Iniciaremos el proceso descrito observando qué tipo de fotos tenemos, cómo ha sido el acercamiento del fotógrafo, qué cara de los protagonistas quería dar. En el primer caso tenemos una cierta cantidad de planos-detalle y una presencia importante de colores empastados con fuerte saturación. Con respecto al tratamiento del personaje, encontramos una búsqueda importante de la complicidad personal con la novia. Con estos elementos, entre otras opciones, nos decantaremos por el empleo de colores fuertes que enfaticen el color y el carácter de las relaciones. Buscaremos de entre todas nuestras opciones las que más nos ayuden teniendo en cuenta que se tiene que mantener la calidez del eje fotógrafa-novia y reforzar los detalles blancos y rojos de las escenas. Para esto vamos a elegir un rojo intenso que funcione como base de la construcción y como tipografía optaremos por la Marydale, con un carácter de trazo a mano alzada que reforzará la humanización global del reportaje.
En el segundo caso buscaremos una postura mucho más institucional.
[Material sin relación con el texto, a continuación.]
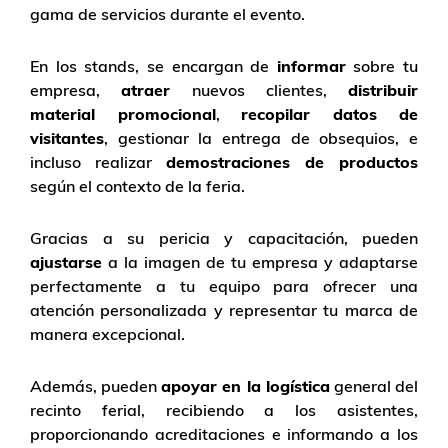
gama de servicios durante el evento.
En los stands, se encargan de
informar
sobre tu
empresa,
atraer
nuevos clientes,
distribuir
material promocional
,
recopilar datos de
visitantes
, gestionar la entrega de obsequios, e
incluso realizar
demostraciones de productos
según el contexto de la feria.
Gracias a su pericia y capacitación, pueden
ajustarse
a la imagen de tu empresa y adaptarse
perfectamente a tu equipo para ofrecer una
atención personalizada y representar tu marca de
manera excepcional.
Además, pueden
apoyar en la logística
general del
recinto ferial, recibiendo a los asistentes,
proporcionando acreditaciones e informando a los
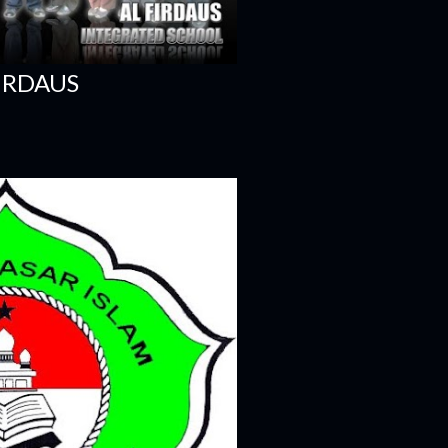
FIRDAUS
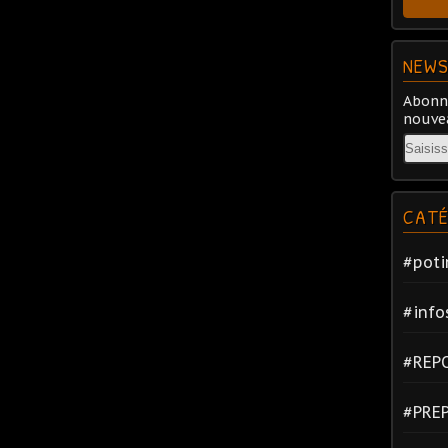
NEWS
Abonne
nouvea
Email
CATÉ
#poti
#info
#REP
#PRE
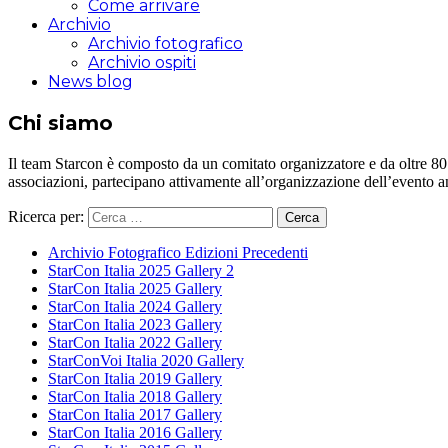
Come arrivare
Archivio
Archivio fotografico
Archivio ospiti
News blog
Chi siamo
Il team Starcon è composto da un comitato organizzatore e da oltre 80 vol
associazioni, partecipano attivamente all’organizzazione dell’evento 
Ricerca per:
Archivio Fotografico Edizioni Precedenti
StarCon Italia 2025 Gallery 2
StarCon Italia 2025 Gallery
StarCon Italia 2024 Gallery
StarCon Italia 2023 Gallery
StarCon Italia 2022 Gallery
StarConVoi Italia 2020 Gallery
StarCon Italia 2019 Gallery
StarCon Italia 2018 Gallery
StarCon Italia 2017 Gallery
StarCon Italia 2016 Gallery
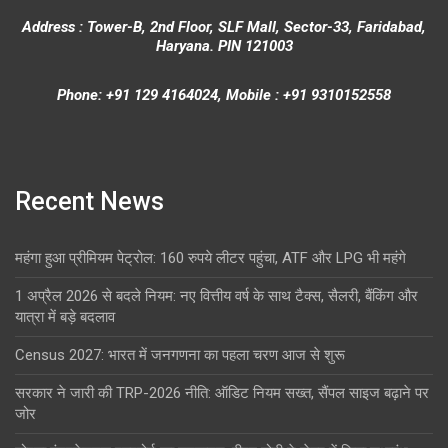
Address : Tower-B, 2nd Floor, SLF Mall, Sector-33, Faridabad,
Haryana. PIN 121003
Phone: +91 129 4164024, Mobile : +91 9310152558
Recent News
महंगा हुआ प्रीमियम पेट्रोल: 160 रुपये लीटर पहुंचा, ATF और LPG भी महंगे
1 अप्रैल 2026 से बदले नियम: नए वित्तीय वर्ष के साथ टैक्स, सैलरी, बैंकिंग और
यात्रा में बड़े बदलाव
Census 2027: भारत में जनगणना का पहला चरण आज से शुरू
सरकार ने जारी की TRP-2026 नीति: ऑडिट नियम सख्त, सैंपल साइज बढ़ाने पर
जोर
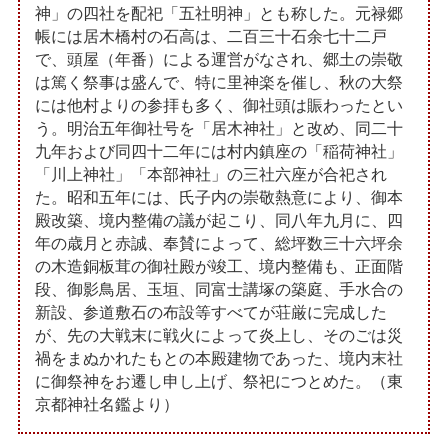
神」の四社を配祀「五社明神」とも称した。元禄郷
帳には居木橋村の石高は、二百三十石余七十二戸
で、頭屋（年番）による運営がなされ、郷土の崇敬
は篤く祭事は盛んで、特に里神楽を催し、秋の大祭
には他村よりの参拝も多く、御社頭は賑わったとい
う。明治五年御社号を「居木神社」と改め、同二十
九年および同四十二年には村内鎮座の「稲荷神社」
「川上神社」「本部神社」の三社六座が合祀され
た。昭和五年には、氏子内の崇敬熱意により、御本
殿改築、境内整備の議が起こり、同八年九月に、四
年の歳月と赤誠、奉賛によって、総坪数三十六坪余
の木造銅板茸の御社殿が竣工、境内整備も、正面階
段、御影鳥居、玉垣、同富士講塚の築庭、手水合の
新設、参道敷石の布設等すべてが荘厳に完成した
が、先の大戦末に戦火によって炎上し、そのごは災
禍をまぬかれたもとの本殿建物であった、境内末社
に御祭神をお遷し申し上げ、祭祀につとめた。（東
京都神社名鑑より）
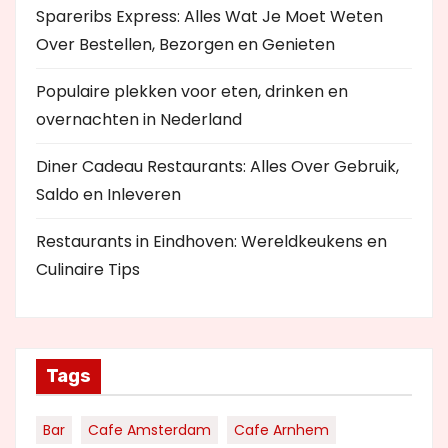
Spareribs Express: Alles Wat Je Moet Weten
Over Bestellen, Bezorgen en Genieten
Populaire plekken voor eten, drinken en
overnachten in Nederland
Diner Cadeau Restaurants: Alles Over Gebruik,
Saldo en Inleveren
Restaurants in Eindhoven: Wereldkeukens en
Culinaire Tips
Tags
Bar
Cafe Amsterdam
Cafe Arnhem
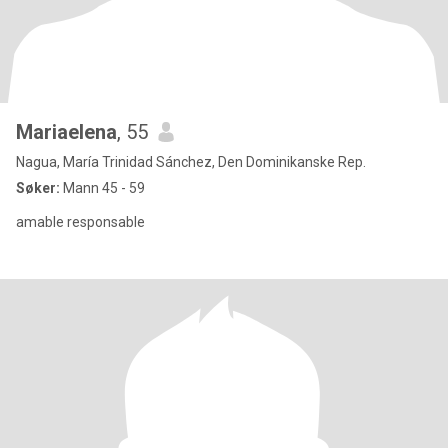
Mariaelena
, 55
Nagua, María Trinidad Sánchez, Den Dominikanske Rep.
Søker:
Mann 45 - 59
amable responsable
Lo que tenemos en este ejemplo es una boda con fuerte presencia de terceros (familiares de los protagonistas) y un gran cuidado de los espacios contratados. Para este caso vamos a emplear fondos más neutros que casen con los múltiples agentes retratados y que respete la toma de la escena. En lugar de fuertes manchas planas de color saturado buscaremos degradados en gris y una tipo cursiva no demasiado clásica, pero desde luego nada estridente: la Alison.
Las piezas que desarrollaremos será una portada, un interior de categoría y una foto a doble página. En el caso de la boda italiana optaremos por un formato vertical que recuerda a formato cómic. Nos ayudaremos de elementos gráficos como flechas y haremos una distribución menos estándar de los textos. En el segundo caso, el formato será horizontal para dar un mínimo contrapunto al aspecto serio que adquiera con el gris. De esta manera, podremos jugar en mayor medida con panorámicas extremas que hagan que el proyecto no caiga en una seriedad excesiva.
Crear la identidad es el punto máximo de desarrollo de una obra de edición gráfica. El punto final de nuestro trabajo de “diseñadores”. Dotar a un reportaje del entorno de lectura adecuado es lo que marcará la diferencia entre unas fotos sueltas y un reportaje revestido de valor.